It has been quite a while since I have seen a movie that has been so thought provoking and inspirational. Usually, I reserve Hollywood for the times that I want to be entertained without a lot of thinking. That’s not to insult Hollywood; I have enjoyed thousands of movies over the years but usually go to books for helping me gain perspective about a situation or current political issue. This movie, however, actually penetrated my subconscious causing me to have a dream that I remembered enough to analyze this morning.
The dream and a Hindu scripture that I read in the Peace Bible this morning helped focus the deeper message of this movie aside from the obvious political issues having to do with a person’s freedom to choose the type and kind of medical treatment he wants, especially for illnesses that the current medical community is unable to treat successfully, and his/her sexual orientation. The dream does not require a particular discussion because its message was purely a personal one for me to use what I had seen to become a better person. The Hindu Scripture bears repeating though, because what it says about hate and its elimination are exactly what I saw in the movie.
Ron Woodruff, the main character is a homophobic drug addict who lives a life whose only purpose is to ride the bulls and spend the money he makes as an electrician for an oil company on alcohol, drugs and sex. That lifestyle eventually leads to contracting the AIDS virus. At this time, the disease was still very much connected to the male gay community reviving the already deeply implanted hate that Ron had for the community. His situation unites him with that group as Ron chooses to disassociate with the “guinea pig” treatment of the doctors he sees and finds help in Mexico. Bringing the “illegal” drugs consisting primarily of non-toxic vitamins, proteins and medications pulls him into an intimate relationship with the very community he so hated. His resulting love for his fellow sufferers is very apparent when his bi-sexual business partner succumbs to the disease and the community comes together to support Ron when he loses his fight with the FDA and IRS. Based on a true story, the movie documents that Ron Woodruff lived for seven years with a disease the doctors told him was going to kill him in 30 days. Who knows how long he might have lived if he had been able to give up drinking? For seven years Ron Woodruff worked alongside the gay community that he had once despised, proving the lesson I read in the following Hindu Scripture.

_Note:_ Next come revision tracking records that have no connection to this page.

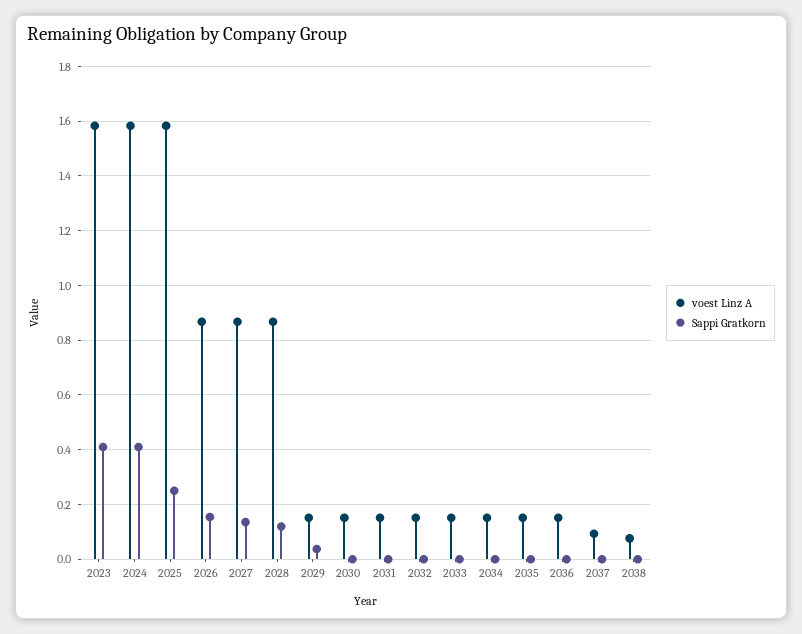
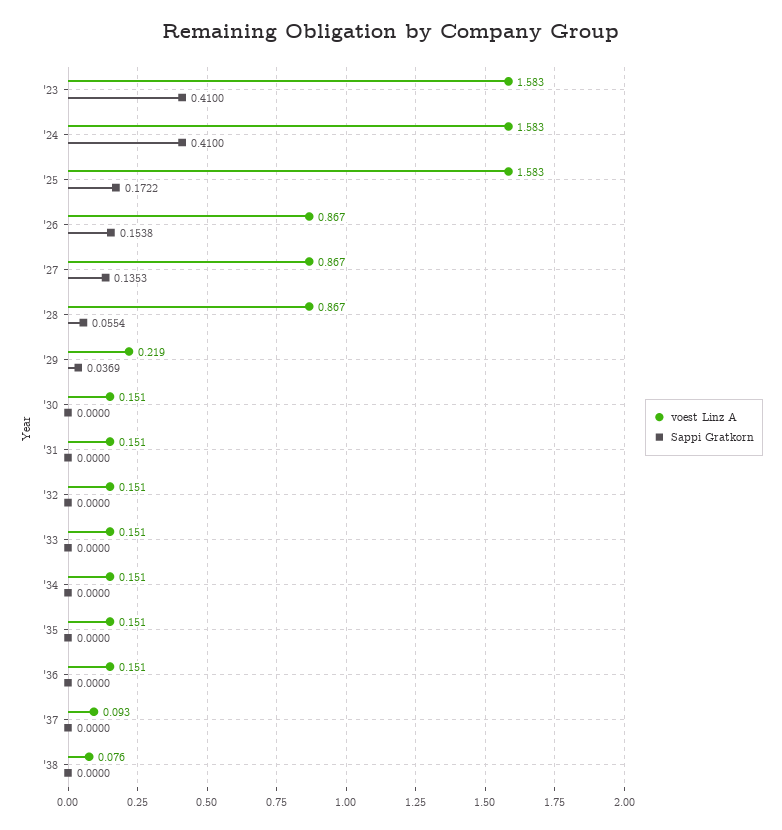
  {
    "voest Linz A": {
      "2023": 1.583,
      "2024": 1.583,
      "2025": 1.583,
      "2026": 0.867,
      "2027": 0.867,
      "2028": 0.867,
-     "2029": 0.15,
+     "2029": 0.219,
      "2030": 0.151,
      "2031": 0.151,
      "2032": 0.151,
      "2033": 0.151,
      "2034": 0.151,
      "2035": 0.151,
      "2036": 0.151,
      "2037": 0.093,
      "2038": 0.076
    },
    "Sappi Gratkorn": {
      "2023": 0.41,
      "2024": 0.41,
-     "2025": 0.25,
+     "2025": 0.1722,
      "2026": 0.1538,
      "2027": 0.1353,
-     "2028": 0.125,
+     "2028": 0.0554,
      "2029": 0.0369,
      "2030": 0,
      "2031": 0,
      "2032": 0,
      "2033": 0,
      "2034": 0,
      "2035": 0,
      "2036": 0,
      "2037": 0,
      "2038": 0
    }
  }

Whoever sees all being in himself and himself in all beings does not, by virtue of
realization, hate anyone . . .When to that wise sage all beings are realized as
existing in his own self, then what illusion, what sorrow, can afflict him,
perceiving as he does the Unity?
In 12 step groups there is a saying, “There but for the grace of God, go I.” In the Christian Scriptures, the prophets caution against judgment –“Judge not, lest ye be judged.”